Kadın, güzelliğinin farkındaydı. Gençliğinde aynadaki yansımasında gördüğü yüz, ona yalnızca kendi suretini değil, insanların onu nasıl gördüğünü de anlatırdı. Gözlerinin derinliği, dudaklarının incelikle çizilmiş kıvrımı, yüz hatlarının hafif dalgalı zarafeti... Bunlar, onu hep fark edilir kılmıştı. Ama fark edilmek her zaman bir lütuf değildi. Bir kadının, yalnızca bir bakışla bir oda dolusu insanın dikkatini çekmesi, bazen iltifat gibi gelirken, bazen de bir ağırlık gibi taşınırdı. O, zamanla bu bakışlara nasıl karşılık vereceğini öğrenmişti. Kimi zaman başını çevirir, kimi zaman bir tebessümle geçiştirir, kimi zaman ise tamamen görmezden gelirdi.
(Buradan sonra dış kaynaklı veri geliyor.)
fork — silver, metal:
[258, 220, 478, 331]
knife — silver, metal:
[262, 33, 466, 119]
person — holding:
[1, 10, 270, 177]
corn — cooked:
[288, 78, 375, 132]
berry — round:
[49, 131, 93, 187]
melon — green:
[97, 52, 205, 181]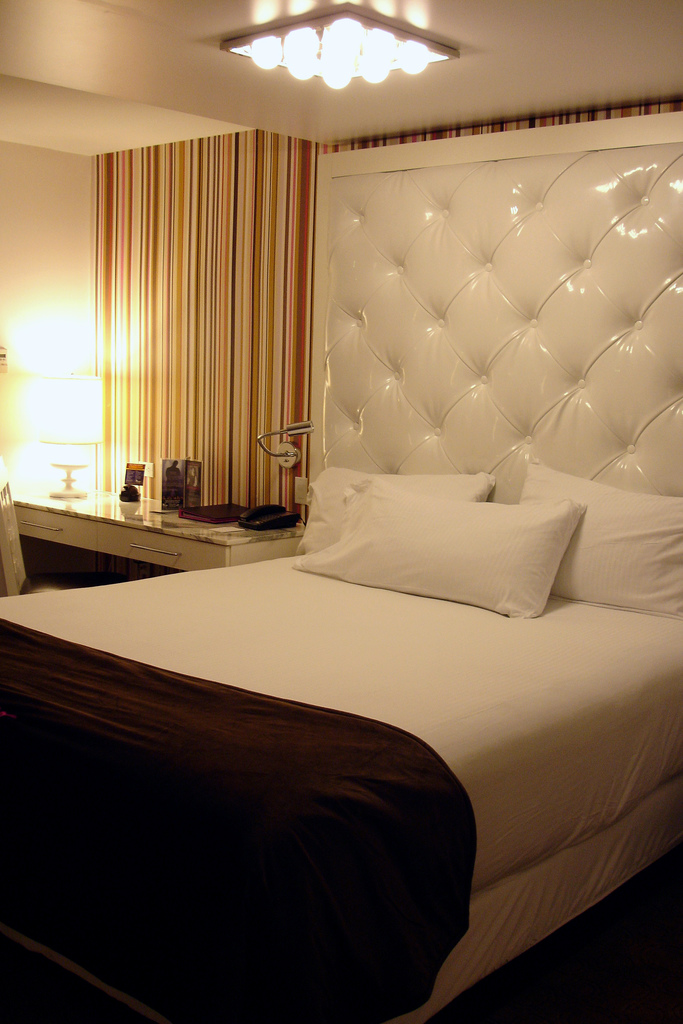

Üstelik bakışlar, her zaman aynı şeyi anlatmazdı. Bazıları, sadece yüzeyde kalırdı; kaba, arzulu, hatta biraz tehditkâr. Bir insanın bedenine hapsolmuş bir hayranlık, onun varlığının ötesine geçemezdi. Bu tür bakışlar, kadının içinde rahatsız edici bir yankı bırakırdı. Kendini, bir objeye indirgenmiş gibi hissederdi. Bazı bakışlar ise daha derin olurdu. Bu derinlik, yalnızca bir kadının fiziksel varlığına değil, onun arkasında taşıdığı hikayeye dokunurdu. Bu tür bakışları daha az alırdı, ama aldığında, içini bir tuhaflık sarardı. Ama bu yabancının bakışları, alışık olduklarından daha farklıydı. Ne açık bir davet, ne de rahatsız edici bir değerlendirme, ne kaba ne de kör bir hayranlık... Daha çok, kendisini anlamaya çalışan bir derinlik vardı o gözlerde.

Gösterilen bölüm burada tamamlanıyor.